Ketika Nata sudah siap, Jo melepaskan bra yang dikenakan Nata. Memperlihatkan gundukan kenyal yang siap dijadikan mainan oleh Jo.

Dengan sigap Jo menjilati puting payudara Nata. Membuatnya mengeras, tangan kanannya tak tinggal diam. Ia gunakan untuk memuaskan vagina Nata.

“Aahh, kak Jo, tangan kak Jo panjang banget. Mau dimentokin juga pake tangan kak Jo,” Nata menggerakkan pinggulnya ke atas dan ke bawah. Menciptakan irama yang lebih cepat dari tangan jo. Namun, sepertinya Jo tak suka dengan itu.

Jo melepaskan tangannya lalu menatap Nata, “diem, pelacur. Kamu itu ngga pantas buat memimpin. Kamu cuma harus diam dan menerima”

Jo menempatkan penisnya di depan vagina Nata. Ia menggerakan ke atas dan ke bawah. Tak lupa ia menekan klitoris Nata dengan penisnya yang sudah menegang. Membuat Nata mendesah keenakan. Dengan sekali hentakan Jo memasukkan penisnya yang besar dan panjang itu. Membuat Nata berteriak.

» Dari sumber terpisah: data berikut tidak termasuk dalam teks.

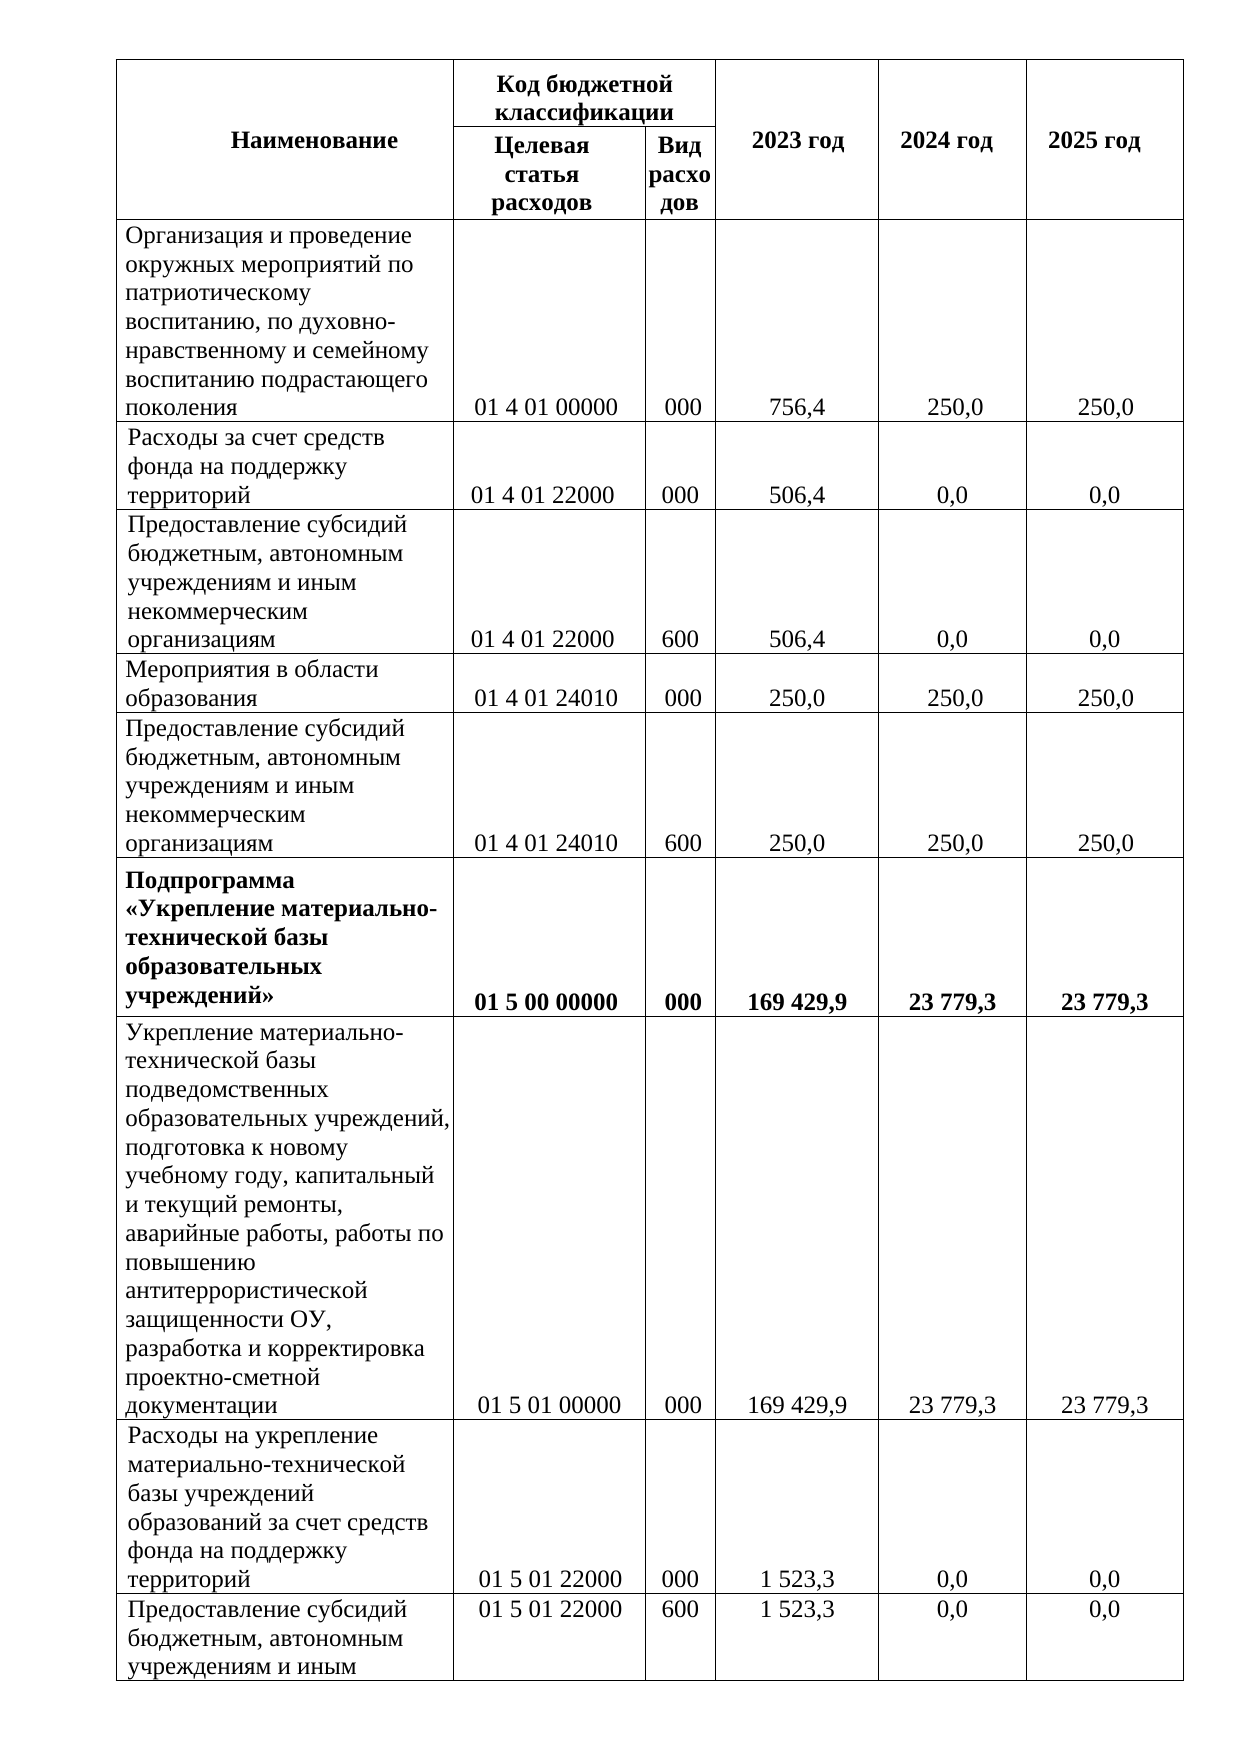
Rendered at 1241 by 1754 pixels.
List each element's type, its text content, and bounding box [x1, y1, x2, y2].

table_cell 23 779,3 [1027, 858, 1183, 1016]
table_cell 0,0 [1027, 1594, 1183, 1680]
table_cell 000 [646, 858, 715, 1016]
table_cell Расходы за счет средств фонда на поддержку территорий [117, 422, 453, 508]
table_cell Мероприятия в области образования [117, 654, 453, 712]
table_cell 01 5 01 00000 [454, 1017, 645, 1419]
table_cell 000 [646, 1420, 715, 1593]
table_cell 0,0 [879, 422, 1026, 508]
table_cell 01 4 01 22000 [454, 510, 645, 653]
table_cell Предоставление субсидий бюджетным, автономным учреждениям и иным некоммерческим организациям [117, 713, 453, 857]
table_cell Подпрограмма «Укрепление материально-технической базы образовательных учреждений» [117, 858, 453, 1016]
table_cell Вид расходов [646, 127, 715, 219]
table_cell 250,0 [716, 713, 878, 857]
table_cell 000 [646, 220, 715, 421]
table_cell 0,0 [879, 510, 1026, 653]
table_cell 01 4 01 22000 [454, 422, 645, 508]
table_cell 000 [646, 422, 715, 508]
table_cell 600 [646, 1594, 715, 1680]
table_cell 0,0 [1027, 1420, 1183, 1593]
table_header Код бюджетной классификации [454, 60, 715, 126]
table_cell Целевая статья расходов [454, 127, 645, 219]
table_cell 01 4 01 24010 [454, 654, 645, 712]
table_cell Расходы на укрепление материально-технической базы учреждений образований за счет средств фонда на поддержку территорий [117, 1420, 453, 1593]
table_cell 169 429,9 [716, 858, 878, 1016]
table_header Наименование [117, 60, 453, 219]
table_header 2024 год [879, 60, 1026, 219]
table_cell 169 429,9 [716, 1017, 878, 1419]
table_cell 250,0 [1027, 713, 1183, 857]
table_cell 01 5 00 00000 [454, 858, 645, 1016]
table_cell 0,0 [1027, 422, 1183, 508]
table_cell 23 779,3 [1027, 1017, 1183, 1419]
table_cell 506,4 [716, 422, 878, 508]
table_cell 1 523,3 [716, 1594, 878, 1680]
table_header 2025 год [1027, 60, 1183, 219]
table_header 2023 год [716, 60, 878, 219]
table_cell 23 779,3 [879, 858, 1026, 1016]
table_cell 01 4 01 24010 [454, 713, 645, 857]
table_cell 0,0 [879, 1420, 1026, 1593]
table_cell 01 4 01 00000 [454, 220, 645, 421]
table_cell 0,0 [1027, 510, 1183, 653]
table_cell 250,0 [716, 654, 878, 712]
table_cell 250,0 [879, 713, 1026, 857]
table_cell Организация и проведение окружных мероприятий по патриотическому воспитанию, по духовно-нравственному и семейному воспитанию подрастающего поколения [117, 220, 453, 421]
table_cell Предоставление субсидий бюджетным, автономным учреждениям и иным некоммерческим организациям [117, 510, 453, 653]
table_cell 600 [646, 713, 715, 857]
table_cell 250,0 [1027, 220, 1183, 421]
table_cell 506,4 [716, 510, 878, 653]
table_cell 01 5 01 22000 [454, 1420, 645, 1593]
table_cell 250,0 [1027, 654, 1183, 712]
table_cell 0,0 [879, 1594, 1026, 1680]
table_cell 600 [646, 510, 715, 653]
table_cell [117, 1594, 453, 1680]
table_cell 250,0 [879, 654, 1026, 712]
table_cell 01 5 01 22000 [454, 1594, 645, 1680]
table_cell Укрепление материально- технической базы подведомственных образовательных учреждений, подготовка к новому учебному году, капитальный и текущий ремонты, аварийные работы, работы по повышению антитеррористической защищенности ОУ, разработка и корректировка проектно-сметной документации [117, 1017, 453, 1419]
table_cell 1 523,3 [716, 1420, 878, 1593]
table_cell 250,0 [879, 220, 1026, 421]
table_cell 756,4 [716, 220, 878, 421]
table_cell 000 [646, 654, 715, 712]
table_cell 23 779,3 [879, 1017, 1026, 1419]
table_cell 000 [646, 1017, 715, 1419]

Ketika hendak melanjutkannya, tiba-tiba terdengar suara ketukan pintu. Membuat Jo berhenti sebentar. Dengan cepat ia memakai bathrobe. Dan membereskan keributan yang terlihat. Menumpuk pakaiannya dan pakaian Nata di sudut yang tak akan terlihat siapapun.

“Sebentar!” Teriak Jo, ia kembali mengambil vibrator dan memasukkannya di vagina Nata. Menekan level tertinggi, tak lupa ia juga melepaskan ikatan tangan Nata.

Lalu, Jo membuka pintunya. Menampakkan tubuh sang ibunda yang sudah mengenakan piama.

“Nata kenapa itu, Jo? Kamu sudah cek? Tadi bunda ke kamarnya tapi ngga dibuka, takutnya kenapa-kenapa,” ucap Arin sembari menatap Jo khawatir.

“Hah? Aku ngga denger apa-apa kok, bunda salah denger kali. Tadi Nata pamit ke Jo mau tidur kok,” Arin menatap Jo dengan tatapan curiga. Namun, sedetik kemudian ia tersenyum. Senyuman yang tak akan Jo tahu artinya.

“Ya udah deh kalau gitu, bunda ke kamar lagi. Tidurnya jangan malem-malem, jo. Jangan lupa dibersihin!” Kata Arin lalu pergi meninggalkan Jo.